For Omakwu Madaki, a commercial farmer in Umogidi village of Adoka district in Otukpo Local Government Area, his farming activities on a 600 expanse of land came to a standstill since the past year following insecurity in his domain, which also hindered him from cultivating cassava this year.
“I didn’t do cassava this year because of insecurity. Even the ones I did the previous year, we haven’t been able to access the location of the farm because it is not safe.
“I farm on an expanse of land, though a family land in the village of about 600 hectares, but it has been abandoned. We lost a whole lot of cassava farm because we couldn’t harvest at the time; they (attackers) brought in their cattle and destroyed everything.
For Terkimbi Ordue, who cultivated cassava at Mbayar, a suburb of Makurdi Local Government Area, the fall in prices has negatively impacted what he described as his bountiful harvest.
“It is too painful for me to sell my cassava at a giveaway price. I even hear that those farmers who take their produce to Ethanol Producing Company along Gboko road are not happy with the slash in prices because they are now allegedly getting less than N1.2 million paid previously for a trailer-load of cassava.
“I sold my cassava product at the local market for buyers who prized it so lowly, but I didn’t have a choice. I am worried because I got almost nothing for all the labour I put into the farm,” Ordue added.
Our correspondent could, however, not confirm from the Chinese-owned cassava processing companies in Makurdi and Ukum local government areas respectively, the claim about slashing their prices for raw cassava brought to the firms by farmers.
But a local cassava processor, Eba Adikwu, said the price slash resulted from the dwindling prices of processed cassava in the value chain, pointing out that one of such products – garri – is now sold at a ridiculous price in the market.
“The price of garri has drastically reduced in the market. In fact, you hardly get buyers these days. The people coming from Port Harcourt and other parts of the country to buy garri in large quantities in Benue no longer do so regularly. Most of them complained that they were unable to sell their products.
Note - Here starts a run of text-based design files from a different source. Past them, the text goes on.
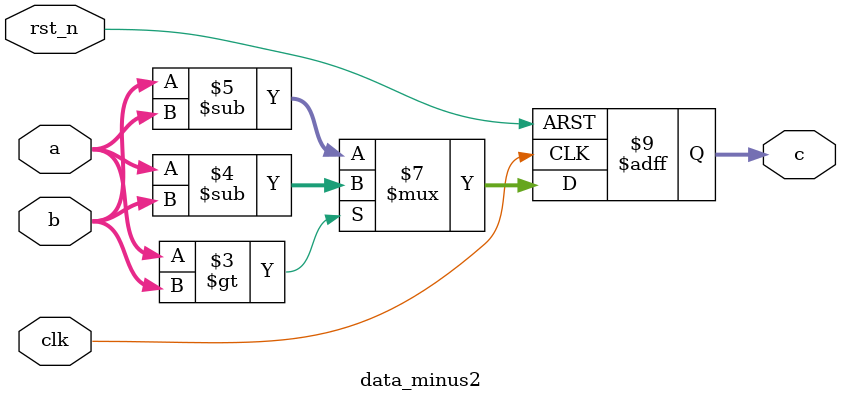
<source format=v>
module data_minus2(
    input clk,
    input rst_n,
    input [7:0]a,
    input [7:0]b,
    output reg[8:0]c

);
always @(posedge clk or negedge rst_n) begin
    if (!rst_n)begin
        c <= 9'b0;
    end
    else begin
        if (a > b)begin
            c <= a - b;
        end
        else begin
            c <= b - a;
        end
    end
end
endmodule
</source>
“Besides, the prices of rice and other grains have gone down too, so families shifted their food taste. For example, more people now prefer to stuff their houses with grinded maize, millet or guinea corn in place of garri, while others buy rice or yam instead of other cassava products like garri and akpu,” she noted.
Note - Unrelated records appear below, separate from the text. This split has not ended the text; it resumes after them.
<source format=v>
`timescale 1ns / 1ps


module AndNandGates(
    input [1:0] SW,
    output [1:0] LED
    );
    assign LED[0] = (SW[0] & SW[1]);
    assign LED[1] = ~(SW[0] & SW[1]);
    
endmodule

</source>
The national vice president of the All Farmers Association of Nigeria (AFAN), Comrade Aondongu Saaku, also told our correspondent that the price of cassava has gone down drastically while the cost of production remains high.
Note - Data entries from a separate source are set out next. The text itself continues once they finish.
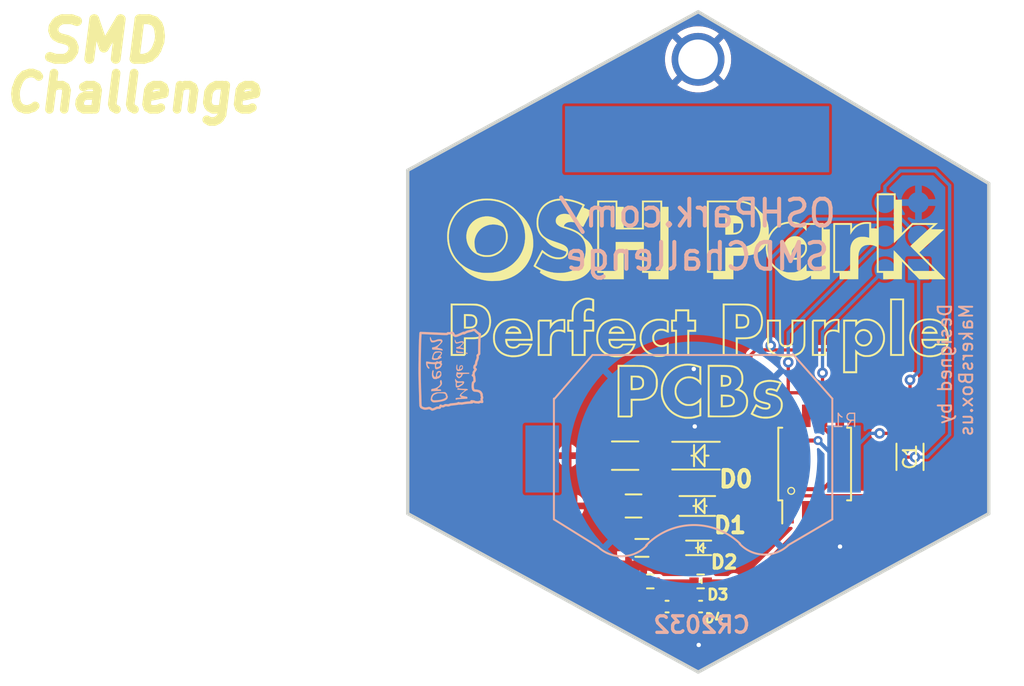
<source format=kicad_pcb>
(kicad_pcb (version 20201115) (generator pcbnew)

  (general
    (thickness 1.6)
  )

  (paper "USLetter")
  (layers
    (0 "F.Cu" signal)
    (31 "B.Cu" signal)
    (34 "B.Paste" user)
    (35 "F.Paste" user)
    (36 "B.SilkS" user "B.Silkscreen")
    (37 "F.SilkS" user "F.Silkscreen")
    (38 "B.Mask" user)
    (39 "F.Mask" user)
    (40 "Dwgs.User" user "User.Drawings")
    (44 "Edge.Cuts" user)
    (45 "Margin" user)
    (46 "B.CrtYd" user "B.Courtyard")
    (47 "F.CrtYd" user "F.Courtyard")
  )

  (setup
    (stackup
      (layer "F.SilkS" (type "Top Silk Screen"))
      (layer "F.Paste" (type "Top Solder Paste"))
      (layer "F.Mask" (type "Top Solder Mask") (color "Green") (thickness 0.01))
      (layer "F.Cu" (type "copper") (thickness 0.035))
      (layer "dielectric 1" (type "core") (thickness 1.51) (material "FR4") (epsilon_r 4.5) (loss_tangent 0.02))
      (layer "B.Cu" (type "copper") (thickness 0.035))
      (layer "B.Mask" (type "Bottom Solder Mask") (color "Green") (thickness 0.01))
      (layer "B.Paste" (type "Bottom Solder Paste"))
      (layer "B.SilkS" (type "Bottom Silk Screen"))
      (copper_finish "None")
      (dielectric_constraints no)
    )
    (grid_origin 210.82 95.25)
    (pcbplotparams
      (layerselection 0x00010f0_ffffffff)
      (disableapertmacros false)
      (usegerberextensions true)
      (usegerberattributes true)
      (usegerberadvancedattributes true)
      (creategerberjobfile true)
      (svguseinch false)
      (svgprecision 6)
      (excludeedgelayer true)
      (plotframeref false)
      (viasonmask false)
      (mode 1)
      (useauxorigin true)
      (hpglpennumber 1)
      (hpglpenspeed 20)
      (hpglpendiameter 15.000000)
      (psnegative false)
      (psa4output false)
      (plotreference true)
      (plotvalue true)
      (plotinvisibletext false)
      (sketchpadsonfab false)
      (subtractmaskfromsilk false)
      (outputformat 1)
      (mirror false)
      (drillshape 0)
      (scaleselection 1)
      (outputdirectory "gerbers/hex-smd-challenge-v3")
    )
  )


  (net 0 "")
  (net 1 "GND")
  (net 2 "+BATT")
  (net 3 "Net-(CON1-Pad1)")
  (net 4 "Net-(CON1-Pad3)")
  (net 5 "Net-(CON1-Pad4)")
  (net 6 "Net-(CON1-Pad5)")
  (net 7 "Net-(D1-Pad1)")
  (net 8 "Net-(D2-Pad1)")
  (net 9 "Net-(D3-Pad1)")
  (net 10 "Net-(D0-Pad1)")
  (net 11 "Net-(D3-Pad2)")
  (net 12 "Net-(D4-Pad2)")
  (net 13 "Net-(D4-Pad1)")

  (footprint "footprints:testPad" (layer "F.Cu") (at 200.4325 107.2475))

  (footprint "footprints:R_1206" (layer "F.Cu") (at 203.0995 100.2625 180))

  (footprint "hex-smd-challenge:oshpark-v2-ppp" (layer "F.Cu") (at 212.94 106.03))

  (footprint "footprints:testPad" (layer "F.Cu") (at 212.6245 100.2625))

  (footprint "myFootPrints:MadeInOregonRev25" (layer "F.Cu") (at 189.895 93.75 -90))

  (footprint "Pin_Headers:Pin_Header_Straight_1x01" (layer "F.Cu") (at 208.44 70.5))

  (footprint "footprints:testPad" (layer "F.Cu") (at 204.687 111.6925))

  (footprint "footprints:SOIJ-8_5.3x5.3mm_Pitch1.27mm" (layer "F.Cu") (at 217.4505 100.8975 90))

  (footprint "footprints:R_0402" (layer "F.Cu") (at 205.0045 109.7875 180))

  (footprint "hex-smd-challenge:oshpark-v2-oshpark" (layer "F.Cu") (tedit 0) (tstamp 4e5acea3-c43c-499f-a7a1-47ac469225b8)
    (at 212.49 107.12)
    (attr through_hole)
    (fp_text reference "Ref**" (at 0 0) (layer "F.SilkS") hide
      (effects (font (size 1.27 1.27) (thickness 0.15)))
      (tstamp 584494a8-7d3c-44ed-aa2f-a9e6ec429acb)
    )
    (fp_text value "Val**" (at 0 0) (layer "F.SilkS") hide
      (effects (font (size 1.27 1.27) (thickness 0.15)))
      (tstamp 4b3de755-514c-4821-9375-2ea124ee3c28)
    )
    (fp_poly (pts (xy -1.431925 -25.053969)
      (xy -1.32123 -25.052101)
      (xy -1.232416 -25.050088)
      (xy -1.161965 -25.047688)
      (xy -1.106357 -25.044659)
      (xy -1.062074 -25.040761)
      (xy -1.025598 -25.035752)
      (xy -0.99341 -25.02939)
      (xy -0.963378 -25.021813)
      (xy -0.832398 -24.975943)
      (xy -0.721624 -24.914974)
      (xy -0.630339 -24.838214)
      (xy -0.557828 -24.744968)
      (xy -0.503374 -24.634541)
      (xy -0.476373 -24.549585)
      (xy -0.46431 -24.482275)
      (xy -0.457382 -24.399074)
      (xy -0.455593 -24.308697)
      (xy -0.458947 -24.219858)
      (xy -0.467449 -24.141269)
      (xy -0.476141 -24.09825)
      (xy -0.520094 -23.976007)
      (xy -0.583608 -23.869867)
      (xy -0.666332 -23.780167)
      (xy -0.767912 -23.707248)
      (xy -0.887995 -23.651445)
      (xy -0.969059 -23.626248)
      (xy -0.999683 -23.619759)
      (xy -1.038891 -23.614439)
      (xy -1.089638 -23.610118)
      (xy -1.154877 -23.606626)
      (xy -1.237561 -23.603793)
      (xy -1.340645 -23.601451)
      (xy -1.425575 -23.600026)
      (xy -1.8034 -23.594342)
      (xy -1.8034 -23.726721)
      (xy -1.1938 -23.726721)
      (xy -1.133475 -23.732773)
      (xy -1.086061 -23.739515)
      (xy -1.029898 -23.750239)
      (xy -0.99695 -23.75778)
      (xy -0.880386 -23.797683)
      (xy -0.782724 -23.854453)
      (xy -0.704289 -23.927636)
      (xy -0.645402 -24.01678)
      (xy -0.606385 -24.121433)
      (xy -0.587563 -24.241143)
      (xy -0.586555 -24.3332)
      (xy -0.59055 -24.42845)
      (xy -0.65405 -24.436863)
      (xy -0.687313 -24.439636)
      (xy -0.740524 -24.442151)
      (xy -0.808234 -24.444236)
      (xy -0.88499 -24.445718)
      (xy -0.955675 -24.446388)
      (xy -1.1938 -24.4475)
      (xy -1.1938 -23.726721)
      (xy -1.8034 -23.726721)
      (xy -1.8034 -25.059642)
      (xy -1.431925 -25.053969)) (layer "F.SilkS") (width 0.01) (fill solid) (tstamp 2e00074d-a4da-4c92-9e6e-eafdb17b5ff8))
    (fp_poly (pts (xy -19.594445 -24.958966)
      (xy -19.404506 -24.916622)
      (xy -19.220114 -24.851493)
      (xy -19.043699 -24.763738)
      (xy -18.9738 -24.720972)
      (xy -18.818382 -24.605752)
      (xy -18.681459 -24.474577)
      (xy -18.563598 -24.329487)
      (xy -18.465367 -24.172522)
      (xy -18.387335 -24.005722)
      (xy -18.33007 -23.831125)
      (xy -18.294139 -23.650772)
      (xy -18.28011 -23.466703)
      (xy -18.288552 -23.280957)
      (xy -18.320032 -23.095573)
      (xy -18.375118 -22.912592)
      (xy -18.432608 -22.77745)
      (xy -18.527482 -22.609488)
      (xy -18.642362 -22.455648)
      (xy -18.775182 -22.317484)
      (xy -18.923873 -22.196551)
      (xy -19.08637 -22.094406)
      (xy -19.260605 -22.012602)
      (xy -19.44451 -21.952695)
      (xy -19.562895 -21.927159)
      (xy -19.638937 -21.917575)
      (xy -19.731671 -21.911534)
      (xy -19.833373 -21.909036)
      (xy -19.936314 -21.910079)
      (xy -20.032769 -21.914663)
      (xy -20.115012 -21.922788)
      (xy -20.143195 -21.927208)
      (xy -20.334467 -21.974456)
      (xy -20.517858 -22.044903)
      (xy -20.690737 -22.137177)
      (xy -20.850469 -22.249905)
      (xy -20.972781 -22.359621)
      (xy -21.099762 -22.503666)
      (xy -21.20546 -22.659115)
      (xy -21.289925 -22.823858)
      (xy -21.353209 -22.995788)
      (xy -21.359187 -23.02089)
      (xy -20.80093 -23.02089)
      (xy -20.799476 -22.940752)
      (xy -20.798797 -22.91715)
      (xy -20.792765 -22.796292)
      (xy -20.781611 -22.693577)
      (xy -20.763768 -22.602)
      (xy -20.737665 -22.514553)
      (xy -20.701736 -22.424231)
      (xy -20.675801 -22.36782)
      (xy -20.613607 -22.237589)
      (xy -20.495595 -22.180151)
      (xy -20.368326 -22.124032)
      (xy -20.246083 -22.08329)
      (xy -20.122031 -22.056521)
      (xy -19.989339 -22.042323)
      (xy -19.841171 -22.039293)
      (xy -19.812 -22.039833)
      (xy -19.723966 -22.042764)
      (xy -19.654026 -22.047405)
      (xy -19.594891 -22.05459)
      (xy -19.539271 -22.065154)
      (xy -19.493564 -22.076296)
      (xy -19.307361 -22.137128)
      (xy -19.13501 -22.218165)
      (xy -18.977723 -22.318464)
      (xy -18.836716 -22.437082)
      (xy -18.713203 -22.573073)
      (xy -18.608399 -22.725496)
      (xy -18.570563 -22.793588)
      (xy -18.507947 -22.927652)
      (xy -18.462711 -23.057992)
      (xy -18.433515 -23.190945)
      (xy -18.41902 -23.332847)
      (xy -18.417888 -23.490037)
      (xy -18.418674 -23.512486)
      (xy -18.430623 -23.662827)
      (xy -18.45488 -23.797391)
      (xy -18.493044 -23.923434)
      (xy -18.528207 -24.008975)
      (xy -18.560458 -24.075445)
      (xy -18.590342 -24.123638)
      (xy -18.623105 -24.159509)
      (xy -18.663992 -24.189012)
      (xy -18.707855 -24.212931)
      (xy -18.877024 -24.284248)
      (xy -19.056013 -24.333827)
      (xy -19.240895 -24.361285)
      (xy -19.427739 -24.36624)
      (xy -19.612616 -24.348309)
      (xy -19.762504 -24.315564)
      (xy -19.943472 -24.252722)
      (xy -20.111156 -24.169288)
      (xy -20.264194 -24.0667)
      (xy -20.401225 -23.946398)
      (xy -20.520885 -23.809819)
      (xy -20.621814 -23.658403)
      (xy -20.702648 -23.493588)
      (xy -20.762026 -23.316812)
      (xy -20.779897 -23.241)
      (xy -20.789975 -23.187455)
      (xy -20.796576 -23.137449)
      (xy -20.800095 -23.084192)
      (xy -20.80093 -23.02089)
      (xy -21.359187 -23.02089)
      (xy -21.395363 -23.172794)
      (xy -21.416438 -23.352769)
      (xy -21.416486 -23.533603)
      (xy -21.395557 -23.713189)
      (xy -21.353703 -23.889416)
      (xy -21.290976 -24.060176)
      (xy -21.207426 -24.223361)
      (xy -21.103105 -24.376862)
      (xy -20.978064 -24.51857)
      (xy -20.918933 -24.574464)
      (xy -20.833961 -24.646377)
      (xy -20.750886 -24.706935)
      (xy -20.661206 -24.761756)
      (xy -20.556421 -24.816456)
      (xy -20.54225 -24.823364)
      (xy -20.361045 -24.897323)
      (xy -20.173231 -24.947704)
      (xy -19.981239 -24.974666)
      (xy -19.7875 -24.978367)
      (xy -19.594445 -24.958966)) (layer "F.SilkS") (width 0.01) (fill solid) (tstamp 3378e8e1-8ab2-42ae-85f8-6b72f4353a17))
    (fp_poly (pts (xy -9.9822 -25.6921)
      (xy -9.4996 -25.6921)
      (xy -9.4996 -24.1173)
      (xy -8.1153 -24.1173)
      (xy -8.1153 -26.1747)
      (xy -6.5913 -26.1747)
      (xy -6.5913 -25.6921)
      (xy -6.1087 -25.6921)
      (xy -6.1087 -20.218201)
      (xy -6.867525 -20.221476)
      (xy -7.62635 -20.22475)
      (xy -7.629805 -20.462596)
      (xy -7.633259 -20.700442)
      (xy -7.871105 -20.703896)
      (xy -8.10895 -20.70735)
      (xy -8.115478 -22.4282)
      (xy -9.4996 -22.4282)
      (xy -9.4996 -20.2184)
      (xy -11.0236 -20.2184)
      (xy -11.0236 -20.701)
      (xy -11.5062 -20.701)
      (xy -11.5062 -20.8407)
      (xy -11.3665 -20.8407)
      (xy -10.1092 -20.8407)
      (xy -10.1092 -23.0378)
      (xy -7.9756 -23.0378)
      (xy -7.9756 -20.8407)
      (xy -6.7183 -20.8407)
      (xy -6.7183 -26.0477)
      (xy -7.9756 -26.0477)
      (xy -7.9756 -23.9903)
      (xy -10.10905 -23.9903)
      (xy -10.11555 -26.04135)
      (xy -11.3665 -26.04794)
      (xy -11.3665 -20.8407)
      (xy -11.5062 -20.8407)
      (xy -11.5062 -26.1747)
      (xy -9.9822 -26.1747)
      (xy -9.9822 -25.6921)) (layer "F.SilkS") (width 0.01) (fill solid) (tstamp 3547beaa-02de-4416-a714-9a919a58c8a0))
    (fp_poly (pts (xy -14.053599 -26.319531)
      (xy -13.809588 -26.299569)
      (xy -13.560557 -26.26052)
      (xy -13.30868 -26.202531)
      (xy -13.056127 -26.125748)
      (xy -12.896625 -26.067391)
      (xy -12.844528 -26.046053)
      (xy -12.783537 -26.019496)
      (xy -12.717682 -25.98966)
      (xy -12.650991 -25.958483)
      (xy -12.587493 -25.927905)
      (xy -12.531217 -25.899866)
      (xy -12.486191 -25.876304)
      (xy -12.456445 -25.85916)
      (xy -12.446 -25.850471)
      (xy -12.451337 -25.836946)
      (xy -12.465607 -25.80632)
      (xy -12.486202 -25.764121)
      (xy -12.496621 -25.743257)
      (xy -12.518098 -25.69801)
      (xy -12.532831 -25.661932)
      (xy -12.538724 -25.640422)
      (xy -12.537896 -25.63691)
      (xy -12.522673 -25.630126)
      (xy -12.489423 -25.616537)
      (xy -12.443828 -25.598444)
      (xy -12.41425 -25.586901)
      (xy -12.303795 -25.542075)
      (xy -12.197668 -25.495295)
      (xy -12.102724 -25.449699)
      (xy -12.031049 -25.411441)
      (xy -11.962597 -25.372277)
      (xy -12.263001 -24.779714)
      (xy -12.32084 -24.665781)
      (xy -12.375382 -24.558649)
      (xy -12.425521 -24.460466)
      (xy -12.470154 -24.373381)
      (xy -12.508175 -24.299544)
      (xy -12.538478 -24.241103)
      (xy -12.559961 -24.200208)
      (xy -12.571516 -24.179009)
      (xy -12.573083 -24.176555)
      (xy -12.586303 -24.17965)
      (xy -12.615106 -24.19593)
      (xy -12.655226 -24.222734)
      (xy -12.701706 -24.256866)
      (xy -12.797369 -24.323088)
      (xy -12.905776 -24.386597)
      (xy -13.019412 -24.443643)
      (xy -13.130762 -24.490478)
      (xy -13.232311 -24.523355)
      (xy -13.23975 -24.52526)
      (xy -13.33924 -24.543971)
      (xy -13.445781 -24.553323)
      (xy -13.551636 -24.553305)
      (xy -13.649071 -24.543904)
      (xy -13.72759 -24.526012)
      (xy -13.820325 -24.486835)
      (xy -13.90036 -24.434715)
      (xy -13.964074 -24.372817)
      (xy -14.007847 -24.304311)
      (xy -14.020876 -24.269436)
      (xy -14.028224 -24.240646)
      (xy -14.030377 -24.225361)
      (xy -14.030108 -24.224787)
      (xy -14.017605 -24.220626)
      (xy -13.984649 -24.210361)
      (xy -13.93512 -24.195183)
      (xy -13.872895 -24.17628)
      (xy -13.8049 -24.155758)
      (xy -13.565937 -24.078053)
      (xy -13.350921 -23.995742)
      (xy -13.158704 -23.908129)
      (xy -12.988137 -23.814521)
      (xy -12.83807 -23.714223)
      (xy -12.707355 -23.606542)
      (xy -12.594843 -23.490782)
      (xy -12.500211 -23.367472)
      (xy -12.471309 -23.332731)
      (xy -12.429085 -23.291435)
      (xy -12.381378 -23.251087)
      (xy -12.367836 -23.240782)
      (xy -12.217263 -23.114805)
      (xy -12.088284 -22.975712)
      (xy -11.981094 -22.823776)
      (xy -11.895891 -22.659265)
      (xy -11.843843 -22.519271)
      (xy -11.797793 -22.333759)
      (xy -11.770906 -22.136746)
      (xy -11.763106 -21.933314)
      (xy -11.774314 -21.728546)
      (xy -11.804454 -21.527521)
      (xy -11.853447 -21.335323)
      (xy -11.862296 -21.307932)
      (xy -11.938722 -21.116532)
      (xy -12.035426 -20.939809)
      (xy -12.151638 -20.778224)
      (xy -12.286584 -20.632239)
      (xy -12.439495 -20.502316)
      (xy -12.609597 -20.388916)
      (xy -12.79612 -20.2925)
      (xy -12.998293 -20.213532)
      (xy -13.215342 -20.152472)
      (xy -13.446498 -20.109783)
      (xy -13.690988 -20.085925)
      (xy -13.912773 -20.080835)
      (xy -13.988424 -20.081814)
      (xy -14.058903 -20.083147)
      (xy -14.118692 -20.0847)
      (xy -14.162268 -20.086336)
      (xy -14.17955 -20.087403)
      (xy -14.445733 -20.122617)
      (xy -14.713061 -20.181252)
      (xy -14.977099 -20.261949)
      (xy -15.233413 -20.363351)
      (xy -15.477569 -20.4841)
      (xy -15.4813 -20.486153)
      (xy -15.548608 -20.524305)
      (xy -15.616825 -20.564833)
      (xy -15.6824 -20.60542)
      (xy -15.741782 -20.643748)
      (xy -15.791421 -20.677501)
      (xy -15.827766 -20.704363)
      (xy -15.847265 -20.722016)
      (xy -15.8496 -20.726447)
      (xy -15.844209 -20.744499)
      (xy -15.830308 -20.776835)
      (xy -15.816997 -20.804286)
      (xy -15.800011 -20.839518)
      (xy -15.789838 -20.864026)
      (xy -15.788422 -20.871394)
      (xy -15.800443 -20.878175)
      (xy -15.830484 -20.894768)
      (xy -15.874269 -20.91882)
      (xy -15.92752 -20.947978)
      (xy -15.9385 -20.95398)
      (xy -16.007439 -20.992682)
      (xy -16.077647 -21.033906)
      (xy -16.145658 -21.075417)
      (xy -16.208006 -21.114979)
      (xy -16.261225 -21.15036)
      (xy -16.301847 -21.179323)
      (xy -16.326406 -21.199634)
      (xy -16.3322 -21.207771)
      (xy -16.326435 -21.220692)
      (xy -16.316067 -21.241419)
      (xy -16.165175 -21.241419)
      (xy -16.15296 -21.233112)
      (xy -16.125373 -21.215266)
      (xy -16.0909 -21.19334)
      (xy -15.839296 -21.048868)
      (xy -15.579419 -20.927974)
      (xy -15.312288 -20.831005)
      (xy -15.038923 -20.758309)
      (xy -14.760344 -20.710234)
      (xy -14.63675 -20.697003)
      (xy -14.572565 -20.693248)
      (xy -14.490346 -20.691142)
      (xy -14.3974 -20.690624)
      (xy -14.301036 -20.691629)
      (xy -14.208561 -20.694095)
      (xy -14.127284 -20.697959)
      (xy -14.076981 -20.701842)
      (xy -13.844641 -20.735196)
      (xy -13.622025 -20.788572)
      (xy -13.411513 -20.861164)
      (xy -13.215483 -20.952168)
      (xy -13.055794 -21.047544)
      (xy -12.932344 -21.142545)
      (xy -12.813714 -21.25738)
      (xy -12.704508 -21.386486)
      (xy -12.60933 -21.524298)
      (xy -12.532785 -21.66525)
      (xy -12.518598 -21.696835)
      (xy -12.456058 -21.86924)
      (xy -12.411257 -22.052448)
      (xy -12.384262 -22.242181)
      (xy -12.375145 -22.434165)
      (xy -12.383974 -22.624122)
      (xy -12.41082 -22.807776)
      (xy -12.455751 -22.980851)
      (xy -12.495934 -23.088591)
      (xy -12.565977 -23.223925)
      (xy -12.658189 -23.355415)
      (xy -12.769339 -23.479353)
      (xy -12.896196 -23.592028)
      (xy -12.999511 -23.666786)
      (xy -13.071614 -23.712456)
      (xy -13.145085 -23.754958)
      (xy -13.222596 -23.795381)
      (xy -13.306815 -23.834816)
      (xy -13.400413 -23.874354)
      (xy -13.506058 -23.915084)
      (xy -13.626422 -23.958097)
      (xy -13.764172 -24.004484)
      (xy -13.92198 -24.055335)
      (xy -14.0462 -24.094292)
      (xy -14.111188 -24.116738)
      (xy -14.186982 -24.146329)
      (xy -14.261912 -24.178383)
      (xy -14.300034 -24.196094)
      (xy -14.405526 -24.254919)
      (xy -14.493972 -24.32059)
      (xy -14.562956 -24.390864)
      (xy -14.610064 -24.463498)
      (xy -14.623538 -24.496528)
      (xy -14.638095 -24.565458)
      (xy -14.642319 -24.645735)
      (xy -14.636684 -24.727772)
      (xy -14.621664 -24.801983)
      (xy -14.606406 -24.842929)
      (xy -14.548499 -24.93523)
      (xy -14.471604 -25.012978)
      (xy -14.377926 -25.07562)
      (xy -14.269669 -25.122604)
      (xy -14.149037 -25.153378)
      (xy -14.018235 -25.16739)
      (xy -13.879468 -25.164089)
      (xy -13.73494 -25.142921)
      (xy -13.586855 -25.103334)
      (xy -13.578163 -25.100448)
      (xy -13.418224 -25.035364)
      (xy -13.25522 -24.946732)
      (xy -13.204514 -24.914707)
      (xy -13.1611 -24.887199)
      (xy -13.126294 -24.866683)
      (xy -13.105019 -24.855983)
      (xy -13.100901 -24.85527)
      (xy -13.093736 -24.867842)
      (xy -13.076678 -24.900096)
      (xy -13.051201 -24.949131)
      (xy -13.018781 -25.012043)
      (xy -12.980891 -25.085929)
      (xy -12.939006 -25.167888)
      (xy -12.894602 -25.255017)
      (xy -12.849153 -25.344412)
      (xy -12.804133 -25.433172)
      (xy -12.761018 -25.518393)
      (xy -12.721282 -25.597174)
      (xy -12.6864 -25.666611)
      (xy -12.657846 -25.723803)
      (xy -12.637096 -25.765845)
      (xy -12.625623 -25.789837)
      (xy -12.6238 -25.794318)
      (xy -12.634614 -25.802624)
      (xy -12.664051 -25.819045)
      (xy -12.707606 -25.841197)
      (xy -12.760325 -25.866492)
      (xy -12.992361 -25.963698)
      (xy -13.239111 -26.046208)
      (xy -13.493282 -26.112008)
      (xy -13.747579 -26.159081)
      (xy -13.87959 -26.175714)
      (xy -13.973766 -26.182701)
      (xy -14.081943 -26.186031)
      (xy -14.198009 -26.185914)
      (xy -14.31585 -26.182558)
      (xy -14.429357 -26.176174)
      (xy -14.532416 -26.16697)
      (xy -14.618916 -26.155156)
      (xy -14.64945 -26.149336)
      (xy -14.859206 -26.093142)
      (xy -15.052723 -26.017849)
      (xy -15.229447 -25.924029)
      (xy -15.388823 -25.812251)
      (xy -15.530296 -25.683087)
      (xy -15.65331 -25.537107)
      (xy -15.75731 -25.374883)
      (xy -15.841741 -25.196984)
      (xy -15.906047 -25
... [214869 chars truncated]
</source>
Saaku, who is the immediate past Benue State chairman of the AFAN, blamed the federal government for the plight of the farmers, wondering why the President Tinubu administration ordered the reopening of borders for food to come into the country.
According to him, the way out for the current quagmire is for the federal government to subsidise inputs for farmers so that production cost will not run them down.
In the meantime, cassava farmers in Benue State are at crossroads – not knowing whether to continue farming the tuber crop or quit. Nevertheless, they hope the government’s evolving policy on food production in the country would shape their decision in the near future.